Nature softens the sometimes intense process of living with intense displays of beauty.
Bolinas sunset looking toward Stinson Beach
The notion that we come into this world perfect and then get screwed up along the way is quaint. But, in reality, we arrive discombobulated and spend our life, hopefully, unwinding the mess.
I didn’t start unwinding the mess until I was 45. Until the moment when my world went dark and I was standing on the prick of a pin, holding my cell phone, listening to my husband walk with the woman he loved. Which, of course, wasn’t me.
So I’ve had some serious catching up to do.
Infidelity and divorce is as good an accelerator as jet fuel for a spiritual awakening. Still, it’s taken me until now, yesterday actually, four years removed from that harrowing night, to accept and embrace what is happening to me.
Forget who you were, and Be who you are.
Easier said then done. I spent 45 years being who I thought others wanted me to be so that I would not be left for dead on the side of the road. Oh, and look, I was left for dead on the side of the road. I’m going to cut to the chase here – my own self left me for dead. It took a long time, beginning when I was tall enough to look in the mirror and see a freckled face with a huge space between my front teeth, red hair (when people still said ‘red-headed step child’), and baby fat that morphed into full-on chubby.
In an age when it took a week to get your pictures back from that little yellow building in the middle of shopping center parking lots, I was already an expert at dissecting my image into a pile of guts and gore in real time – the original selfie. I can’t imagine growing up today. I spent my childhood desperately wanting to be accepted, but I made it an impossible challenge by always being a moving target. Trying to be who I thought others would love instead of loving my self as is.
Trying to BE loved, instead of loving me.

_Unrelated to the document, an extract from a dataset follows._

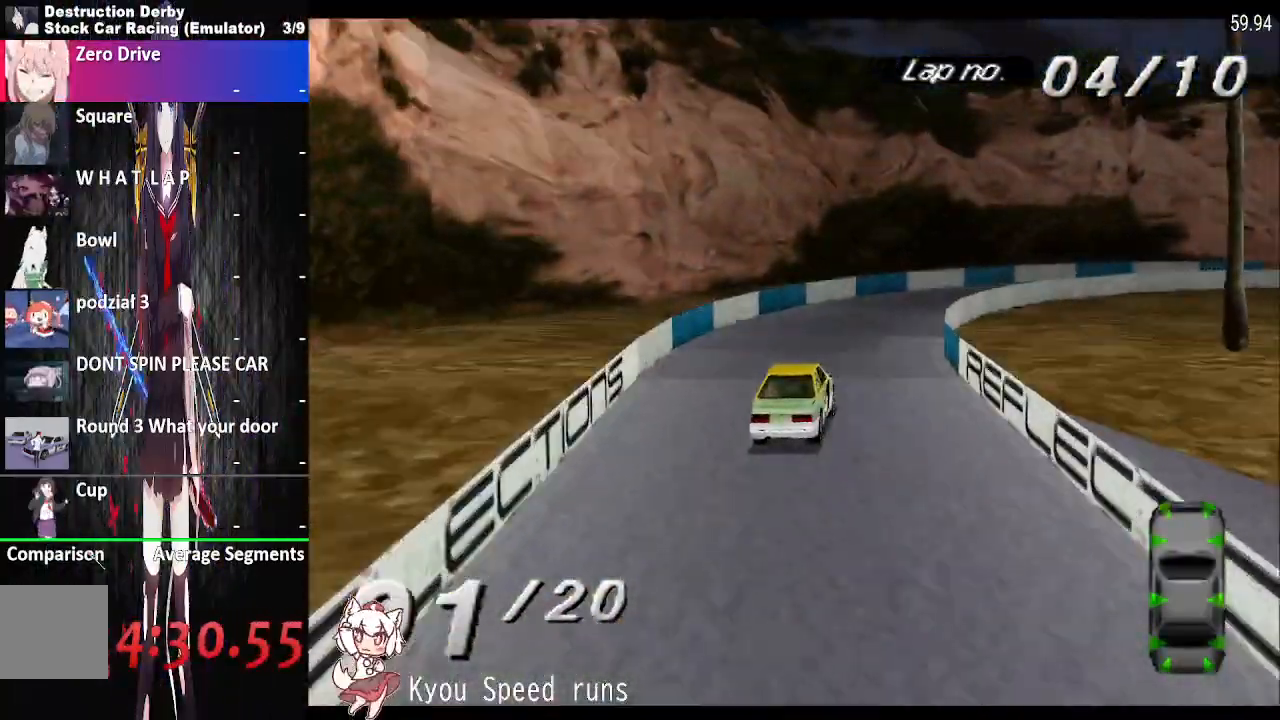
{"buttons": ["SQUARE", "DPAD_RIGHT"], "right_stick": "center", "button_events": [[183, "CROSS", "down"], [300, "CROSS", "up"]]}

I feared being ostracized, picked last in kickball, talked about behind my back. I hoped boys would crush on me and girls wouldn’t crush me. People say being jettisoned through the birth canal is the most painful part of childhood. I disagree.
The playground in third-grade is the most painful part of childhood.
So when I finally shook off the weight, spotted a mannequin with red hair in the window of Barney’s in New York City, and some angel kicked me in the mouth during a violent game of sharks and minnows, forcing my teeth together one week before I was to add braces to my list of Holy Crap, How Much More Do I Have To Endure?, I began the glacial process of undoing all the damage my damaging self-talk caused.
When I say glacial, I mean so slow that most of the time I wasn’t moving at all.
I met my former spouse after I had ‘fixed’ the exterior. The hair, the teeth, the chubby. All the visible pieces of me were put in their proper place. One day I walked toward him, across a field of grass, and when we came together he said, You look like an angel. No one had ever said that to me before. My insecure self smelled safety and adoration and pounced on it.
But I hadn’t unraveled the mess I had created inside. In my unconscious state, I made certain to couple up with someone who would do his very best to get me to wake up. Mission accomplished.
I know what it feels like to feel unlovable. I know what it feels like to feel different, to feel shame, to feel out of sorts and out of place. And now I know what it feels like to heal those wounds. The gifts of learning only now to love myself, and realizing the role my feelings in childhood played out in the choices I made as an adult, make me a better parent, a better partner.
Falling in love with myself was the start of my transformation during this exhilarating time in life. But I’ve got a lot more evolution left in me. If loving myself was the first key in evolving into a fully awake and present, unconditionally loving spiritual being, then key number two is leaving behind who I was and accepting who I am now.
What I didn’t expect was that others may not like who I’ve become. They may not even see who I’ve become, but instead hold onto the vision of who I once was. They may refuse to recognize who I’ve become and do what they can to keep me as I once was.
That’s a test. Do I go back and fulfill their vision or do I continue on?
Imagine a whale, once a land animal, choosing to forgo its evolution and come back to shore.
There’s no going back now. Not for me. To pass this test I will need healthy boundaries and the presence that comes through daily meditation to gracefully enforce them. But most of all, I will need to let go of who I was and embrace who I am.
Love yourself,
Cleo
Join me this Sunday for a Weekly Call on Boundaries – How to build them and not let anyone tear them down, even yourself. Details here. And please find me on Facebook and follow me on Twitter. When we gather we speed up our evolution. Full speed ahead!
Nadine says
I always love your writings! I’ve struggled with this one a lot! I never was myself im my former marriage! More like a moving breathing expectation of perfection! Trying to be perfect took its toll as we all know perfection is unattainable, I would now call it boring my ex called it necessary, and it drove me to a breaking point of self loathing! Now 4 years later I am still learning who I am and really loving the experience and adventure of it, learning about yourself and loving yourself is a wonderful adventure, the only stumbling block I have is the learned trait of needing to be perfect, hypercritical of myself, it creeps its way into my thoughts out of nowhere, so how does one unlearn perfection? Something that I still struggle with!